O atual entendimento do Supremo Tribunal Federal (STF) permite a execução antecipada da pena após condenação em segunda instância, mas o tribunal ainda não julgou o mérito de três ações sobre o tema. Esse julgamento estava marcado originalmente para 10 de abril, mas foi adiado e não há previsão de quando será retomado.

“A progressão de regime tem de ser calculada em um sexto da pena que vier a ser fixada. Dentro disso, tem de se calcular (a progressão) então sobre oito anos, dez meses e 20 dias. Como o ex-presidente já cumpre há um ano, daria mais ou menos em outubro do corrente ano. Só deve ser feita uma ressalva: dado que essa progressão não é automática, para progredir de regime, é preciso ter o preenchimento de requisitos subjetivos e esses requisitos subjetivos têm de ser analisados pelo juiz”, observou Bialski.

“Isso depende do Ministério Público, do juiz e, obviamente, do juiz da execução, dentro dos critérios estabelecidos usualmente por ele no exame desses pedidos de progressão.
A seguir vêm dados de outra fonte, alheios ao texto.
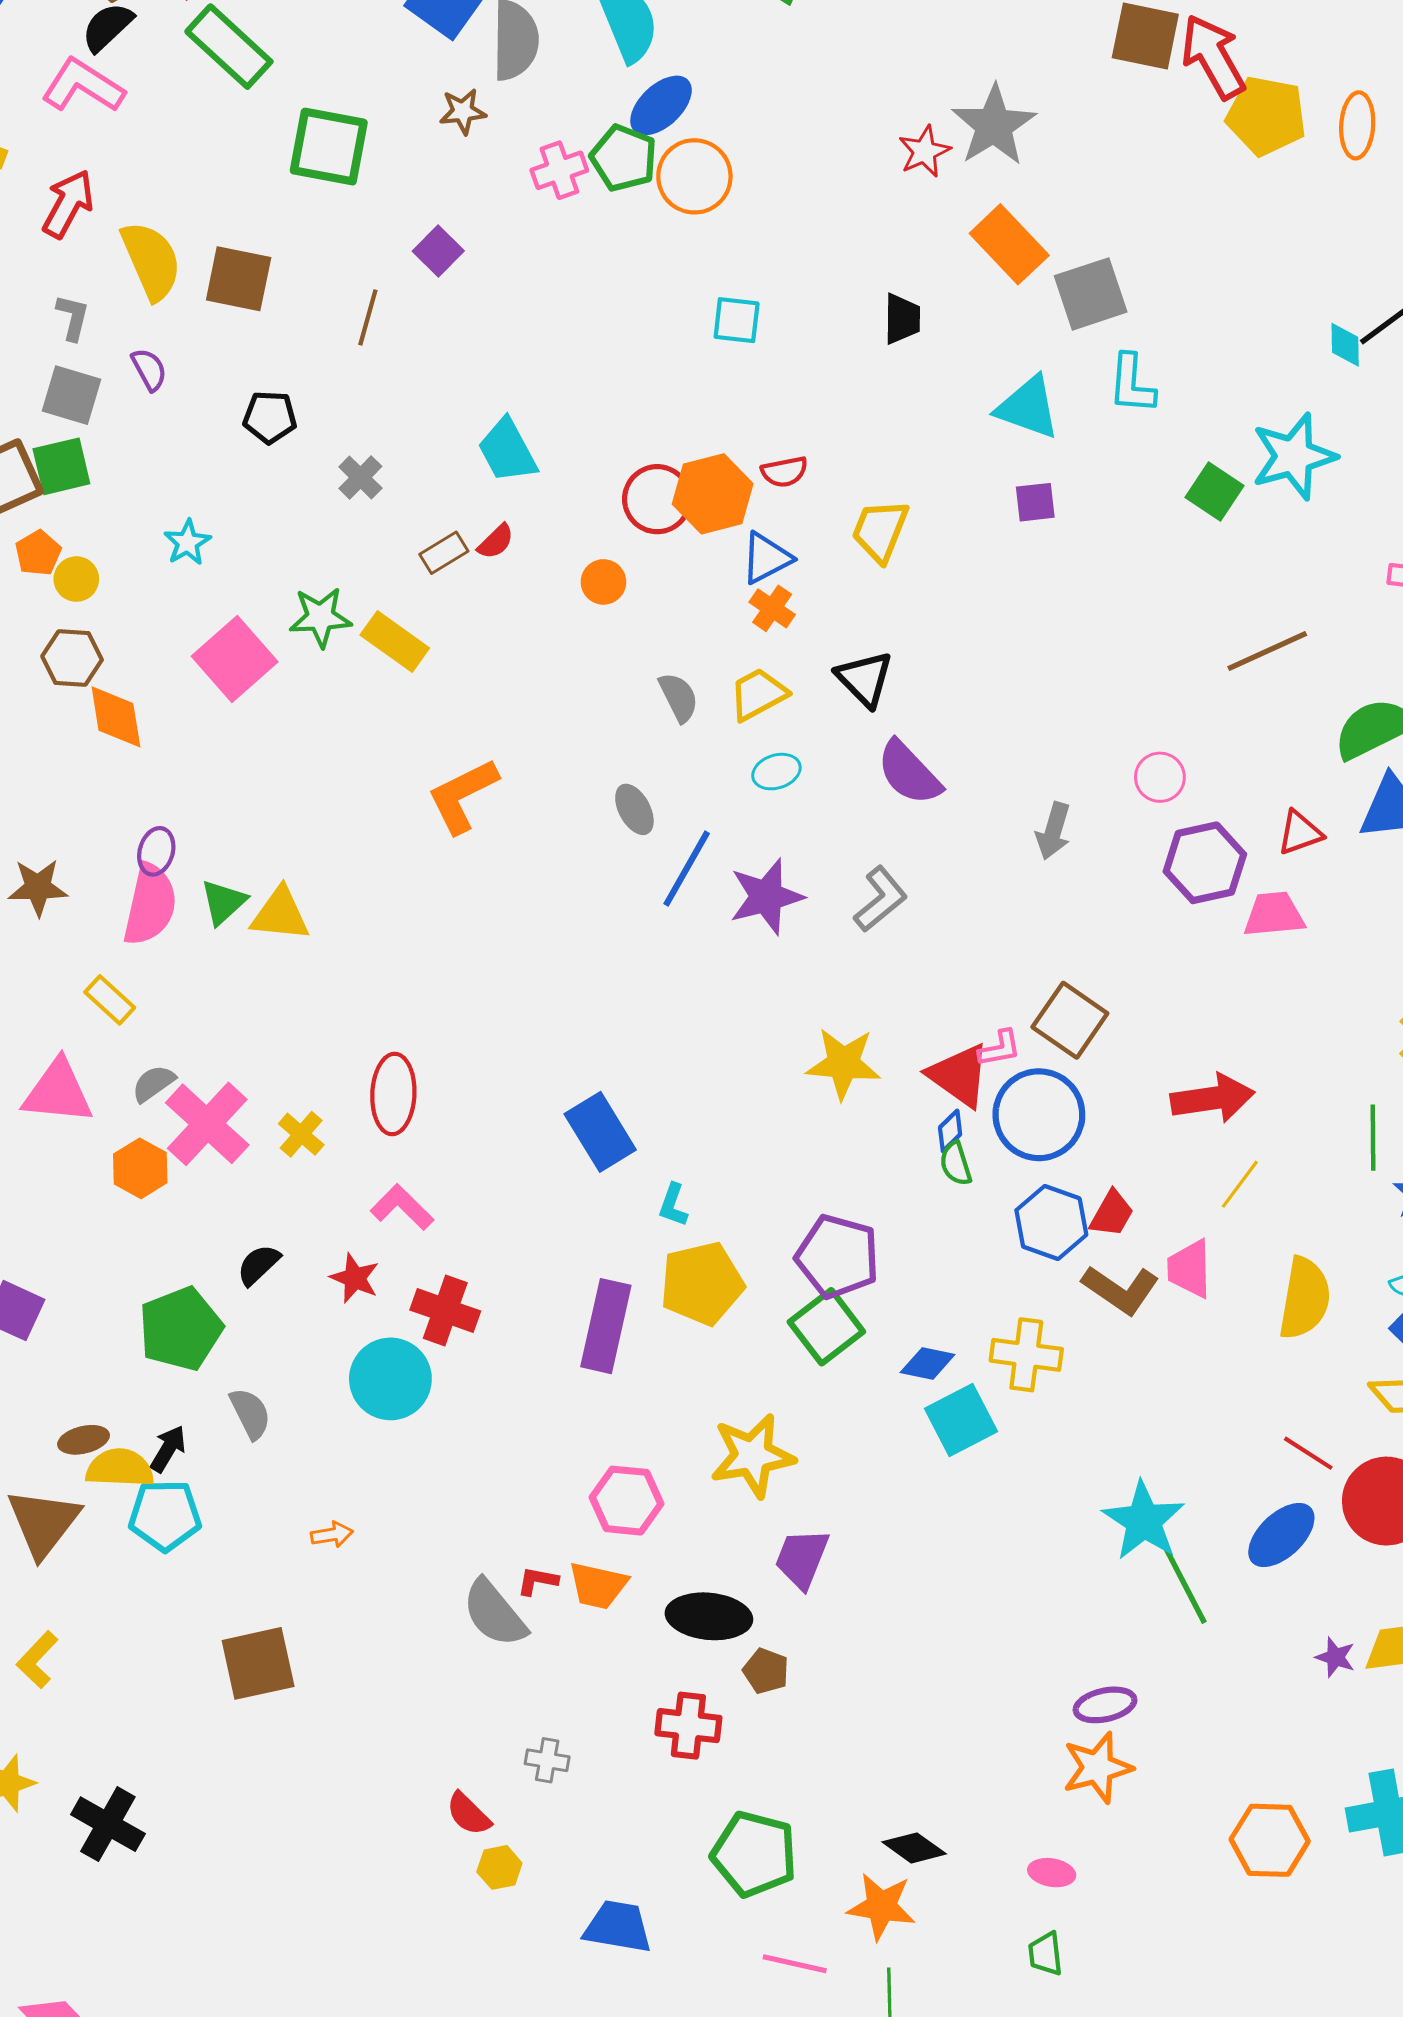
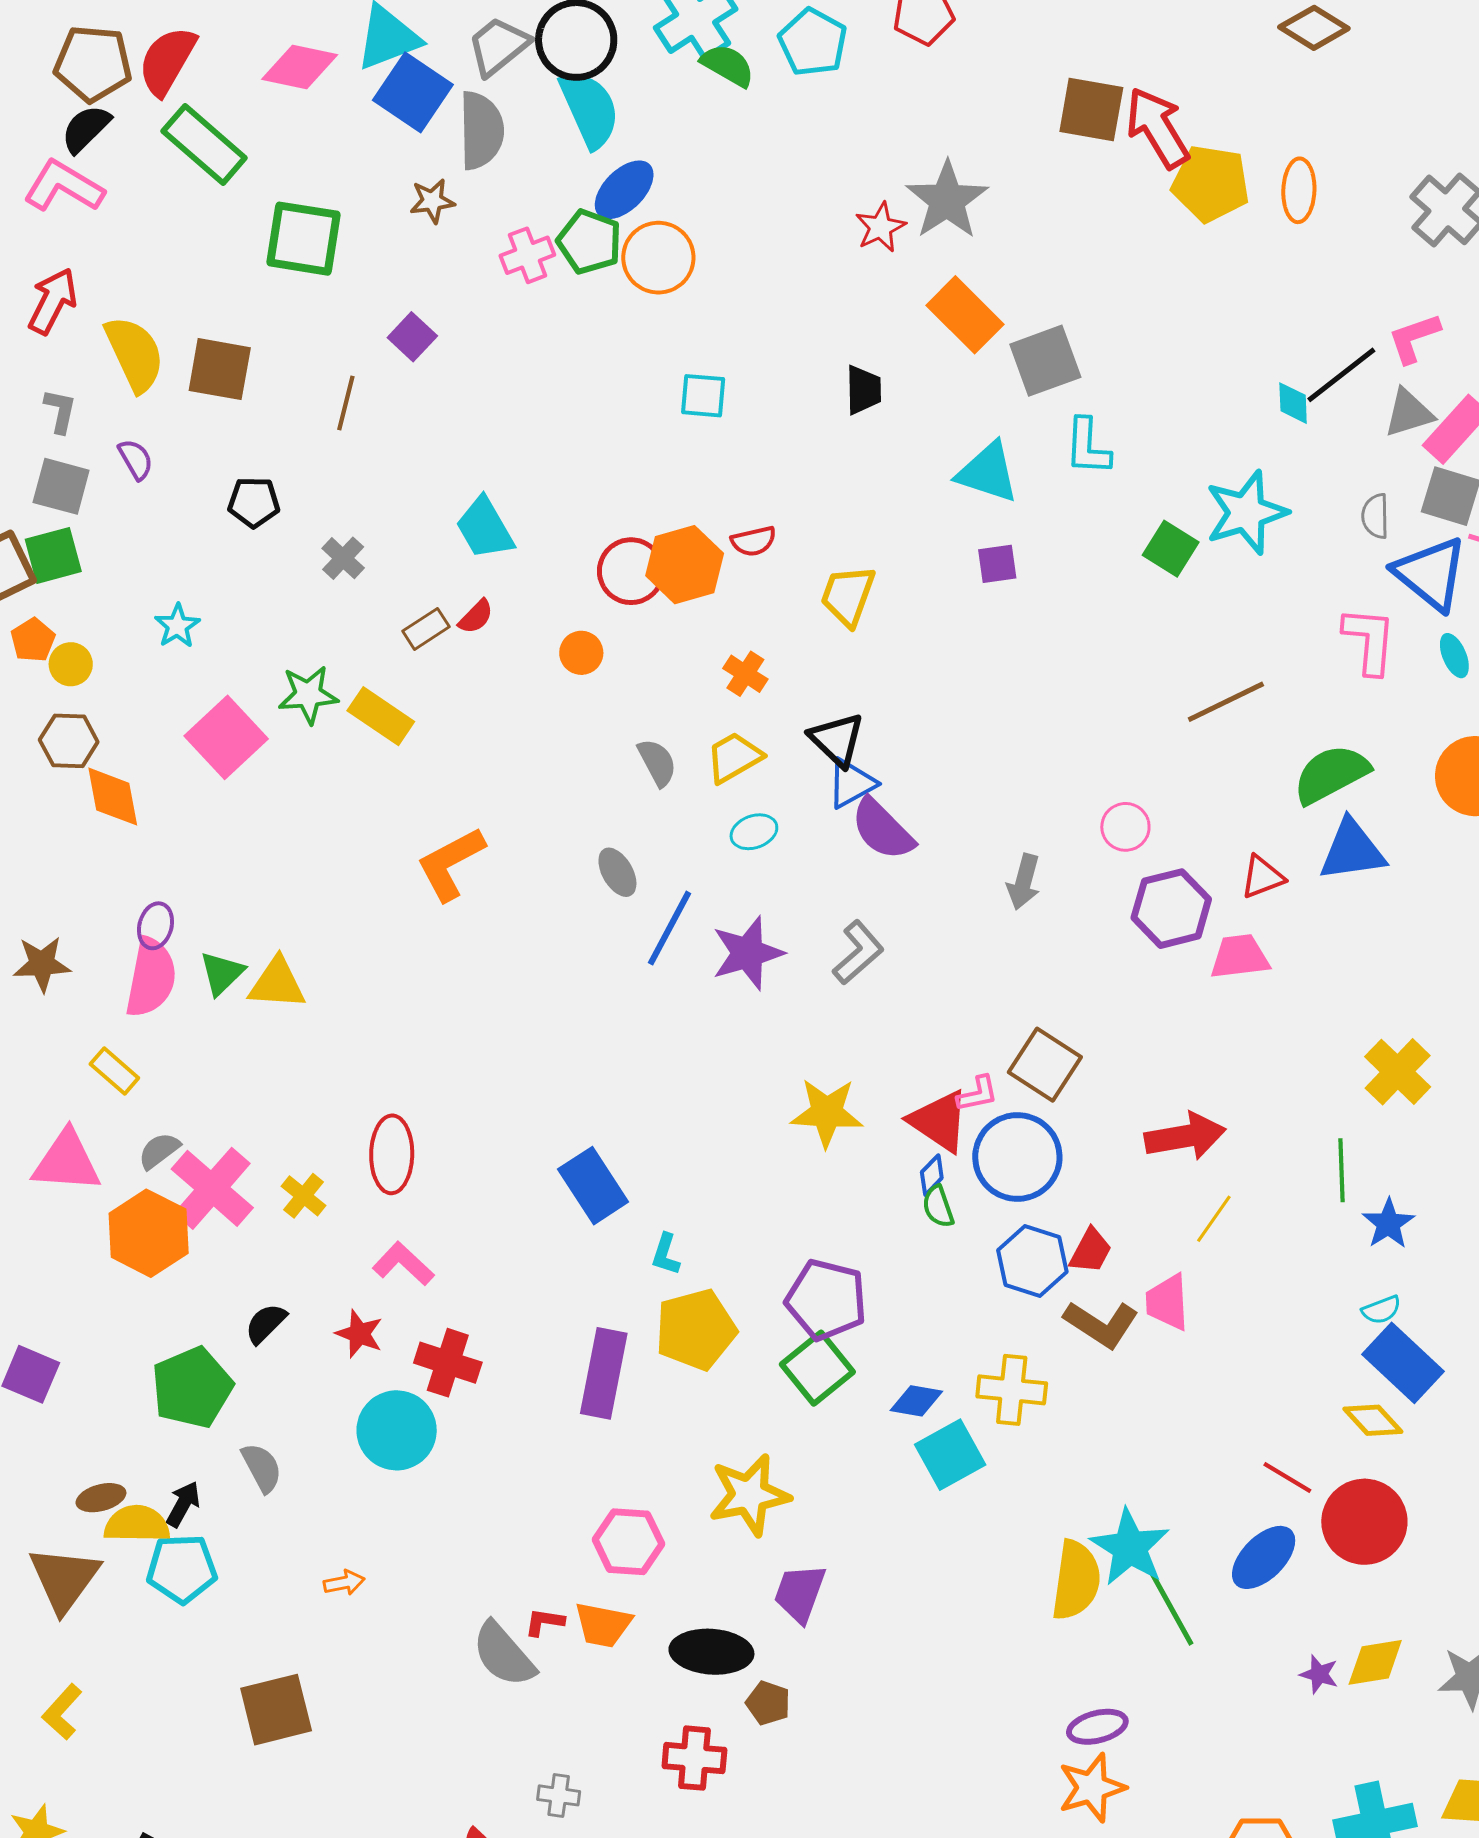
blue triangle: (766, 558) -> (851, 783), moved
orange hexagon: (140, 1168) -> (149, 1233), size x1.5
yellow semicircle: (1305, 1298) -> (1076, 1580), moved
Vai analisar se o ex-presidente possui mérito para, quando der seu tempo de pena, pode ir para o regime de semiliberdade”, explicou o advogado.

A Quinta Turma do STJ é composta por cinco integrantes. No mês passado, no entanto, o ministro Joel Ilan Paciornik se declarou impedido de julgar o recurso de Lula – um dos advogados pessoais do ministro atua para a Petrobras, que é assistente de acusação no processo do petista.

REGRAS

Na abertura da sessão, Fonseca disse que “todos os processos estão recebendo o tratamento devido” e que o caso de Lula está seguindo as “regras contidas” no regimento interno do tribunal.

“O tribunal da cidadania tem realizado seu compromisso com a população brasileira no sentido de ser a voz da uniformização da lei federal. O STJ não é tribunal de apelação, não é tribunal de fato, mas é o tribunal que diz o direito no que tange às leis infraconstitucionais”, afirmou Fonseca.

“Não são verdadeiras quaisquer notícias jornalísticas de que, em outras datas, esse processo estava para ser colocado para julgamento”, frisou.